O órgão do Senado projeta déficit primário (resultado negativo desconsiderando os juros da dívida pública) de R$ 144,1 bilhões este ano, de R$ 167 bilhões em 2018, de R$ 135,6 bilhões em 2019 e de R$ 108,2 bilhões em 2020. As estimativas da LDO apontam uma meta de déficit primário de R$ 139 bilhões para este ano, R$ 129 bilhões em 2018, R$ 65 bilhões em 2019 e um superávit primário de R$ 10 bilhões em 2020

Criada em dezembro do ano passado por resolução do Senado Federal, a Instituição Fiscal Independente produz relatórios, notas técnicas, banco de dados e projeções econômicas que são levadas em conta pelos parlamentares na análise de projetos de lei e de medidas do governo. O órgão pode agir tanto por iniciativa própria como quanto por demandas específicas de senadores.
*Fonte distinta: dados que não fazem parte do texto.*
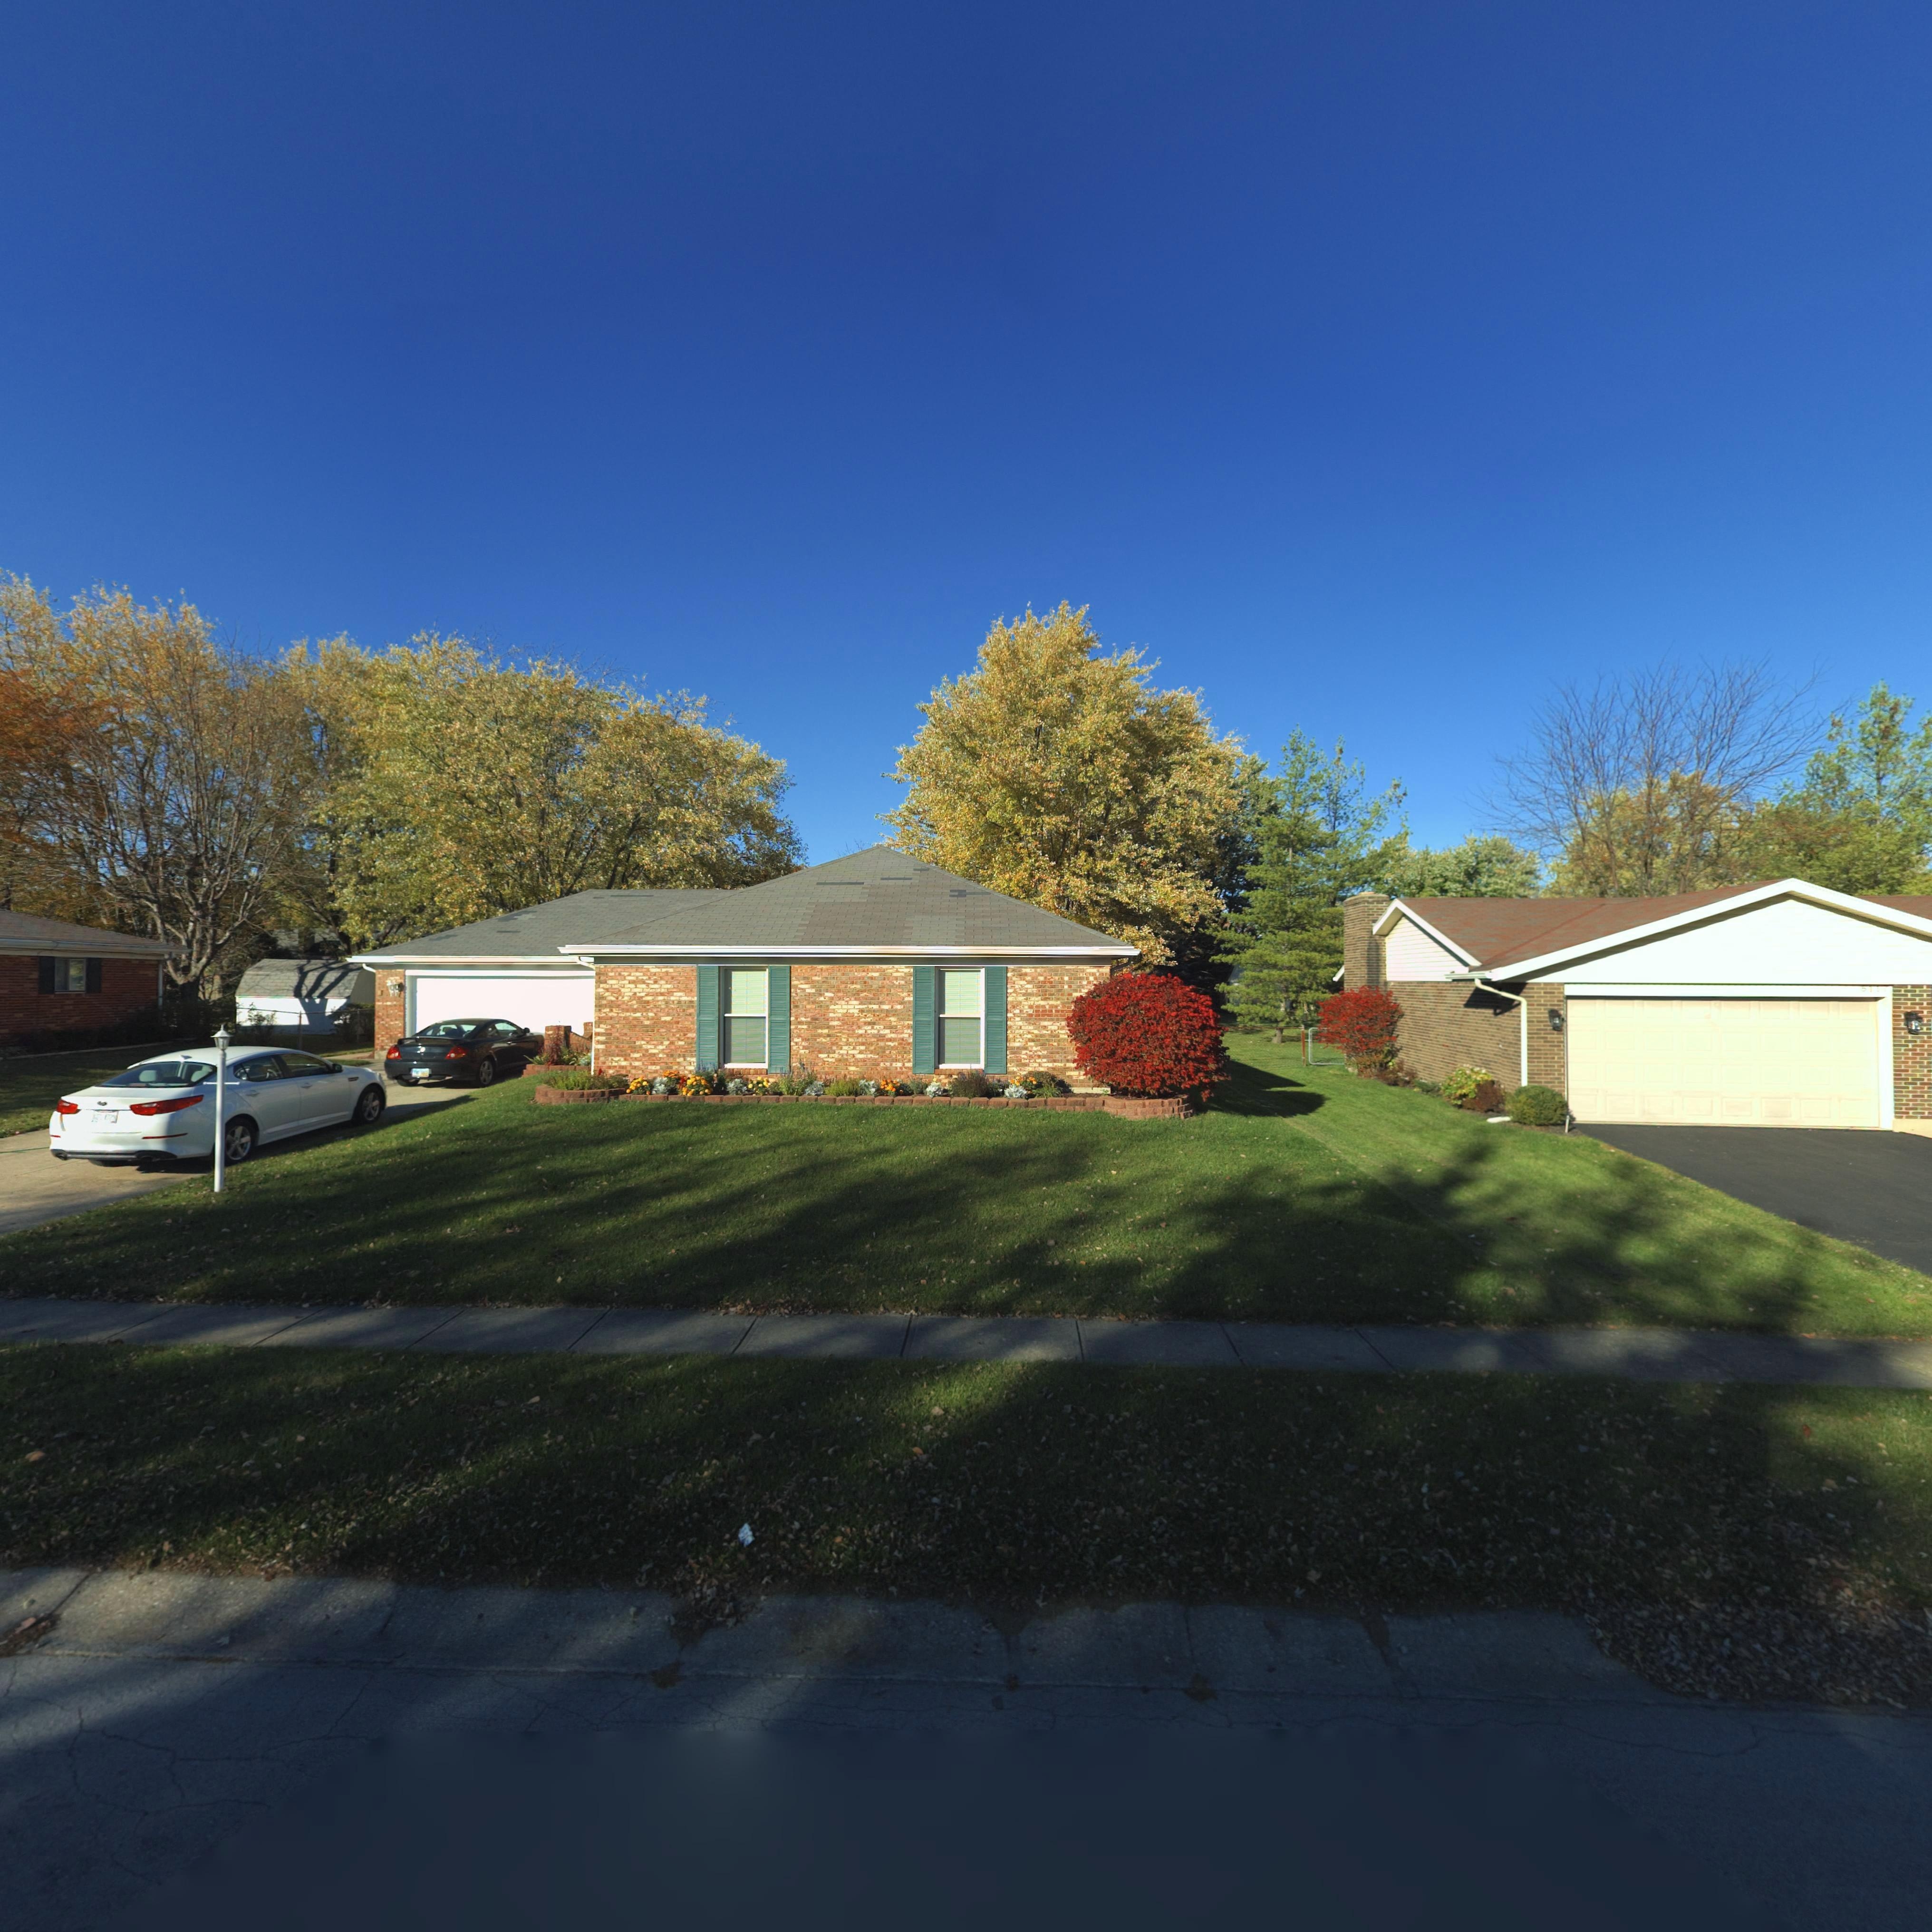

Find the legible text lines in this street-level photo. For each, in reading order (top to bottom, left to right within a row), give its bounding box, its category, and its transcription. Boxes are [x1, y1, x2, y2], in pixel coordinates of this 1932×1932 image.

[1860, 985, 1889, 993] StreetNumber: 5117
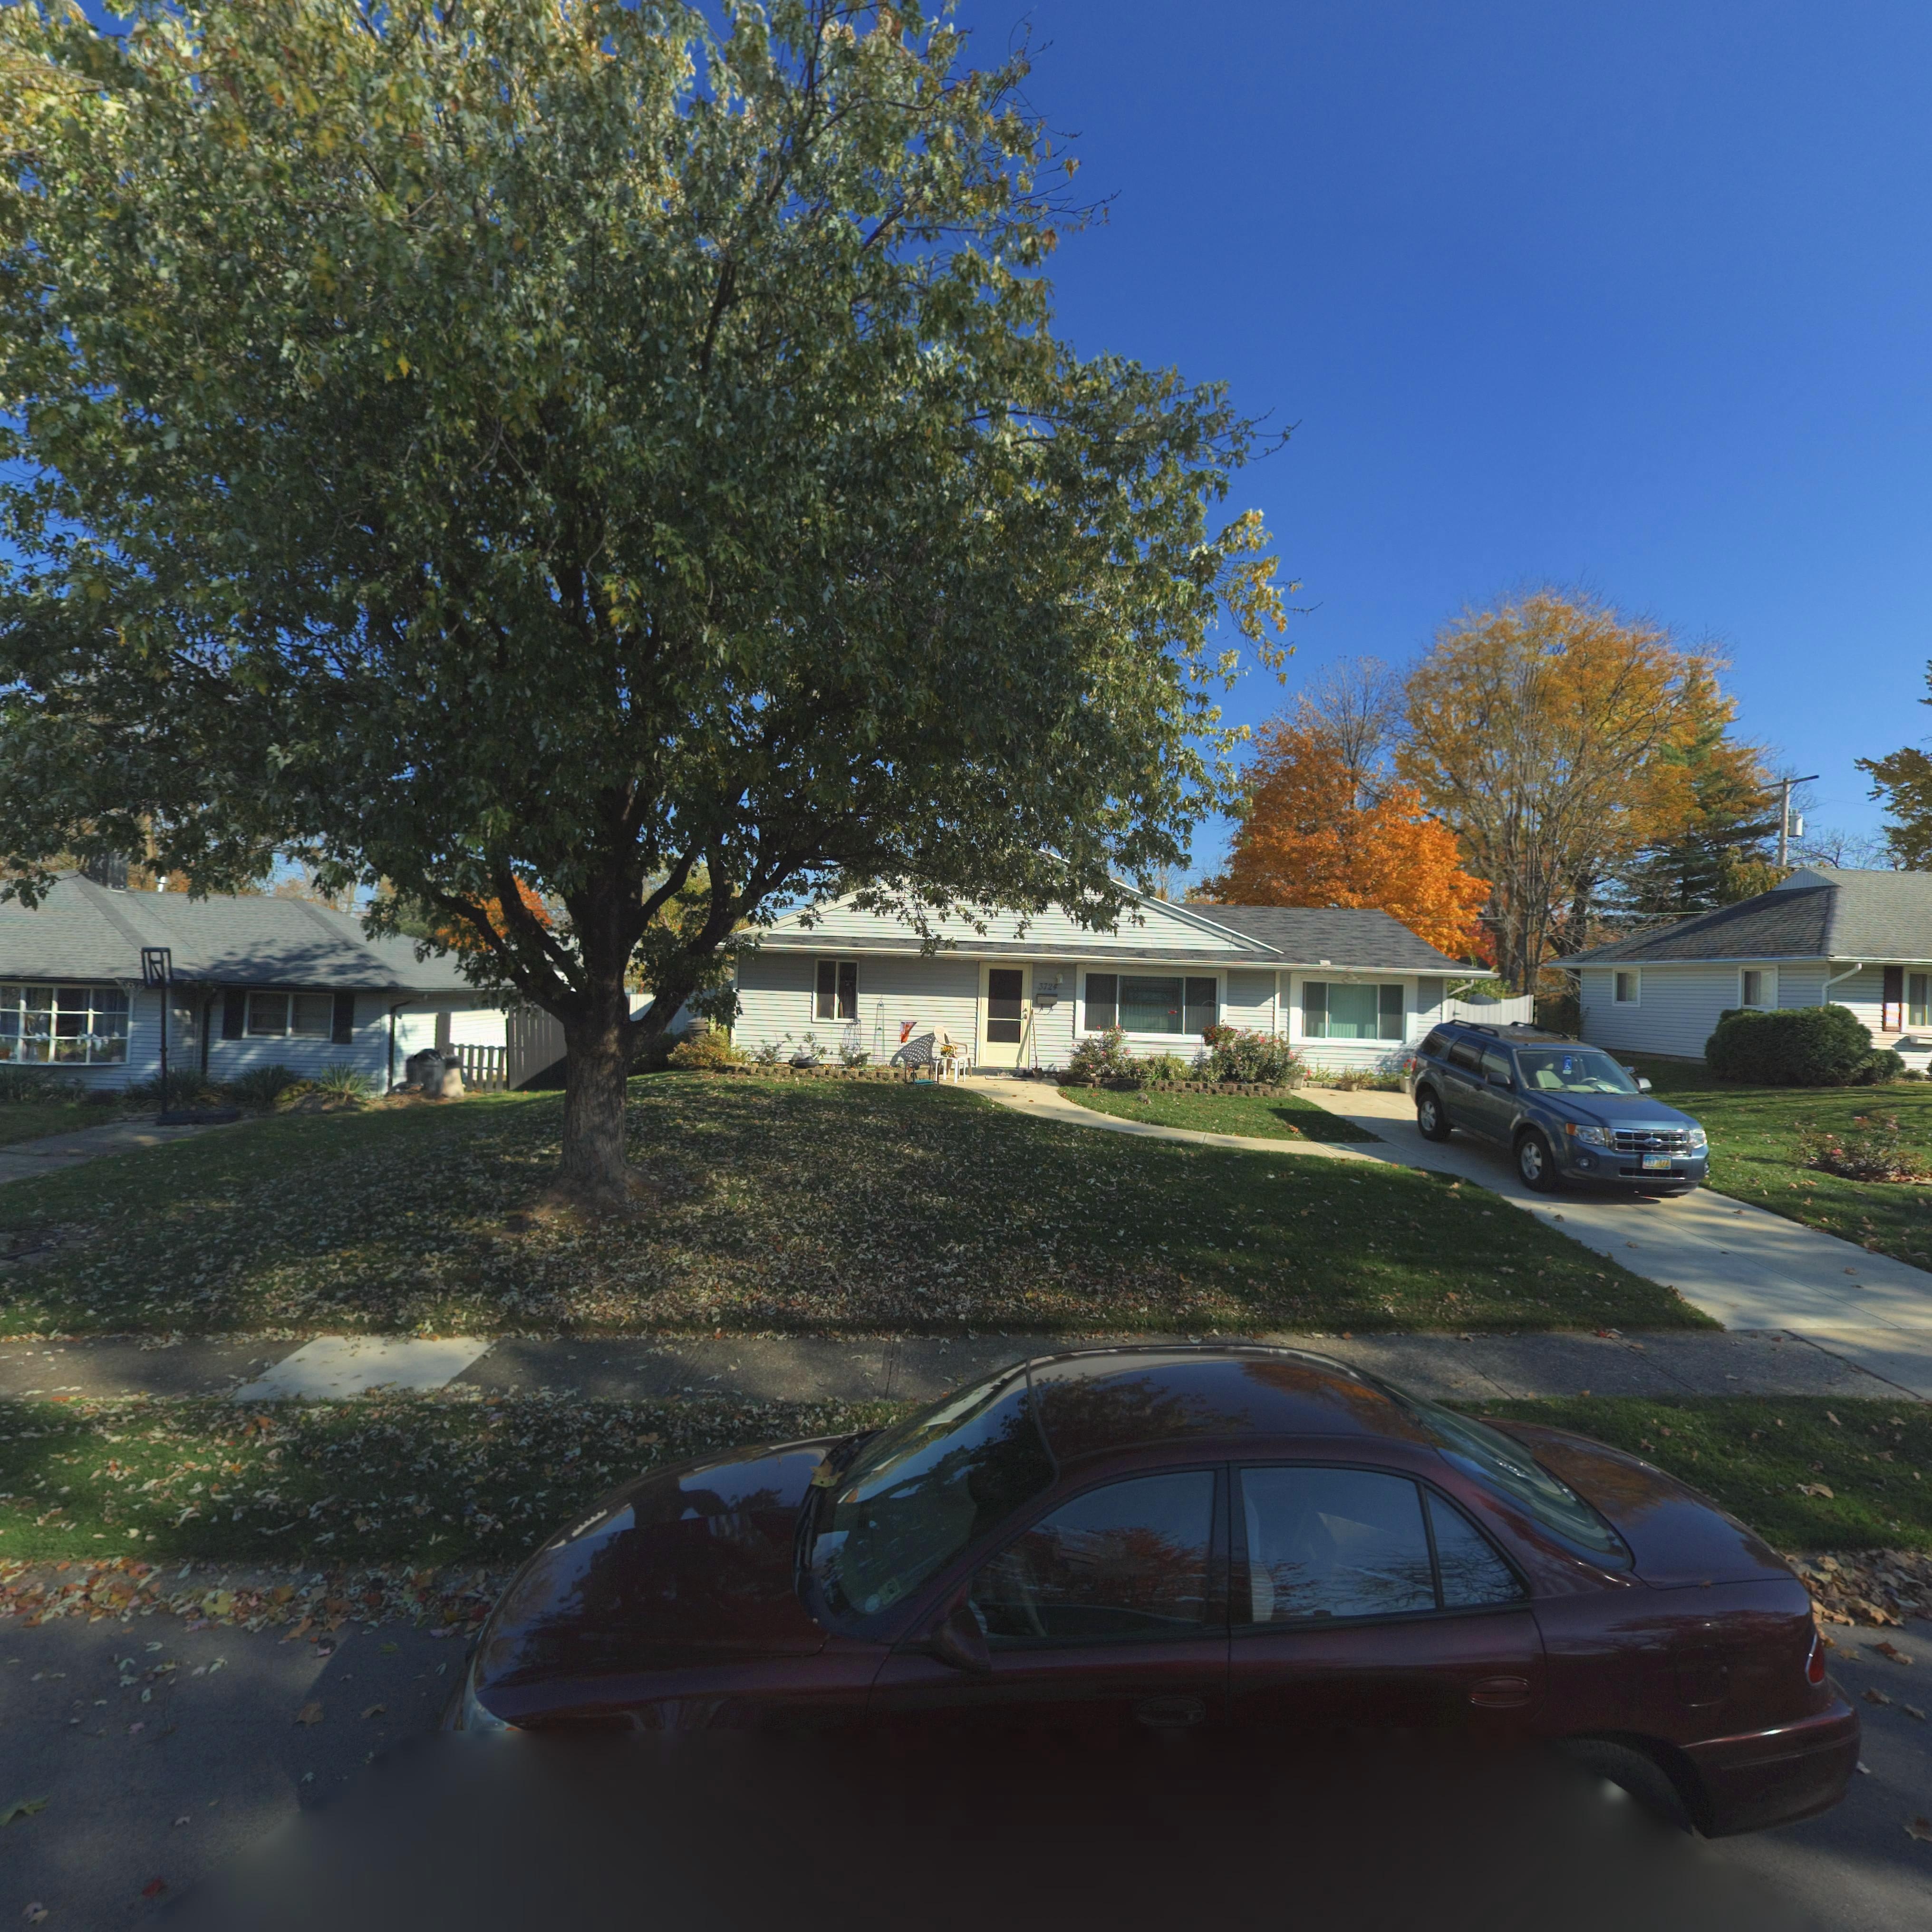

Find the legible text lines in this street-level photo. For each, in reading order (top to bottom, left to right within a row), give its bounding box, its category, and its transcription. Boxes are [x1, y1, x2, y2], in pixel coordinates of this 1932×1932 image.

[1039, 983, 1057, 990] StreetNumber: 3724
Mesmo com a política atual de reajuste, o salário mínimo continua abaixo do necessário. Segundo o Departamento Intersindical de Estatística e de Estudos Socioeconômicos (Dieese), o salário mínimo necessário deveria ter sido de R$ 3.727,19 em junho. A entidade calcula o valor mês a mês, com base na determinação constitucional de que o salário mínimo cubra as despesas de alimentação, moradia, saúde, educação, vestuário, higiene, transporte, lazer e Previdência de um trabalhador e de sua família.